At the same time, users have certain expectations about how their
data will be used, which the application must meet.
For example, depending on the application, users
may expect that their data will be kept private from other users, that their data will be exportable
to other applications, that accesses to their data will be logged in an auditable way,
and so on. In the limit, each user's expectations represent an implicit
\emph{policy} constraining how their data can be stored. Honoring
these policies is difficult for developers who rely on third-party storage
providers because the storage provider is often unaware of them.
This thesis addresses these challenges with a new wide-area storage paradigm, called ``software-defined
storage'' (SDS), that runs in-between applications and cloud services.
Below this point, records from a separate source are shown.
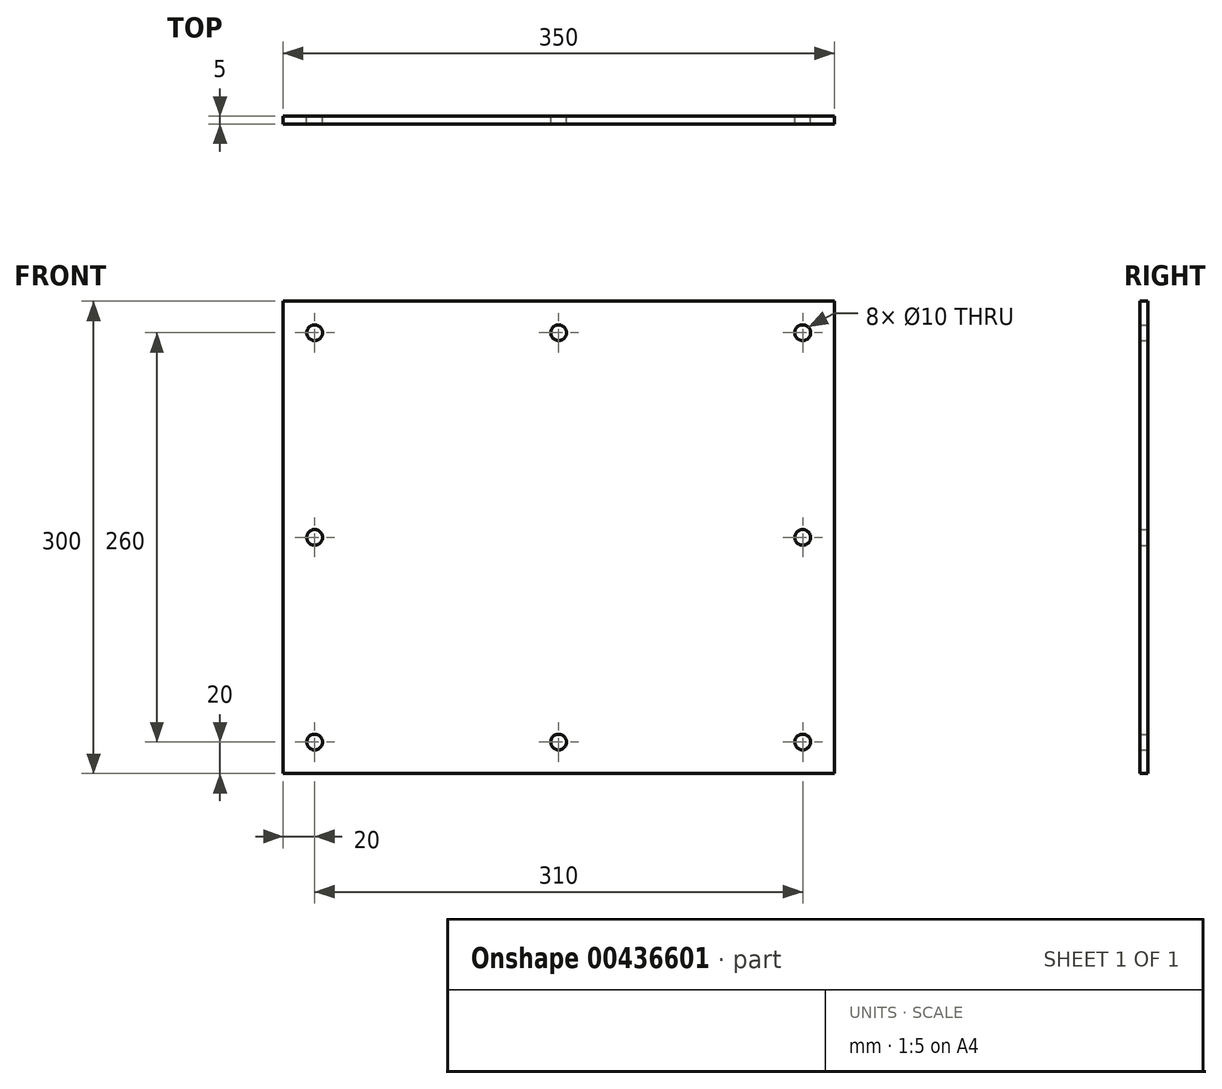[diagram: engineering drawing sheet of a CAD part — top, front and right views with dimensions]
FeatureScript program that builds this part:
annotation { "Feature Type Name" : "Feature", "Feature Type Description" : "" }
export const myFeature = defineFeature(function(context is Context, id is Id, definition is map)
    precondition{}
    {
        {
            var Q0;
            Q0=qCreatedBy(makeId("Front.planeOp"),FACE);
            var sketch = newSketch(context, id + "F0", { "sketchPlane" : qUnion([Q0])});
            skLineSegment(sketch, "E0.bottom", {"start": v(175, -150) * mm, "end": v(-175, -150) * mm});
            skLineSegment(sketch, "E0.top", {"start": v(175, 150) * mm, "end": v(-175, 150) * mm});
            skLineSegment(sketch, "E0.left", {"start": v(175, -150) * mm, "end": v(175, 150) * mm});
            skLineSegment(sketch, "E0.right", {"start": v(-175, -150) * mm, "end": v(-175, 150) * mm});
            skPoint(sketch, "E0.middle", {"position": v(0, 0) * mm});
            skCircle(sketch, "E1", {"center": v(-155, 130) * mm, "radius": 5 * mm});
            skCircle(sketch, "E2", {"center": v(-155, -130) * mm, "radius": 5 * mm});
            skCircle(sketch, "E3", {"center": v(155, 130) * mm, "radius": 5 * mm});
            skCircle(sketch, "E4", {"center": v(155, -130) * mm, "radius": 5 * mm});
            skCircle(sketch, "E5", {"center": v(0, 130) * mm, "radius": 5 * mm});
            skCircle(sketch, "E6", {"center": v(0, -130) * mm, "radius": 5 * mm});
            skCircle(sketch, "E7", {"center": v(-155, 0) * mm, "radius": 5 * mm});
            skCircle(sketch, "E8", {"center": v(155, 0) * mm, "radius": 5 * mm});
            skSolve(sketch);
        }
        {
            var Q0;
            Q0 = qSketchRegion(id + "F0", true);
            extrude(context, id + "F1", {"entities" : qUnion([Q0]), "depth" : 5 * mm});
        }
    });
SDS-enabled applications do not host data, but instead let users
bring their preferred cloud services to the application. By taking a
user-centric approach to hosting data, users are empowered to programmatically
specify their policies independent of their applications and select
services that will honor them. To support this approach and to
tolerate service provider changes, SDS empowers developers to programmatically
specify their application's storage semantics independent of storage providers.
This thesis presents the design principles for SDS, and validates their
real-world applicability with two SDS implementations and several non-trivial
applications built on top of them. Most of these applications are used in
production today. This thesis
presents microbenchmarks of the SDS implementations and uses
real-world experiences to show how to make the most of SDS.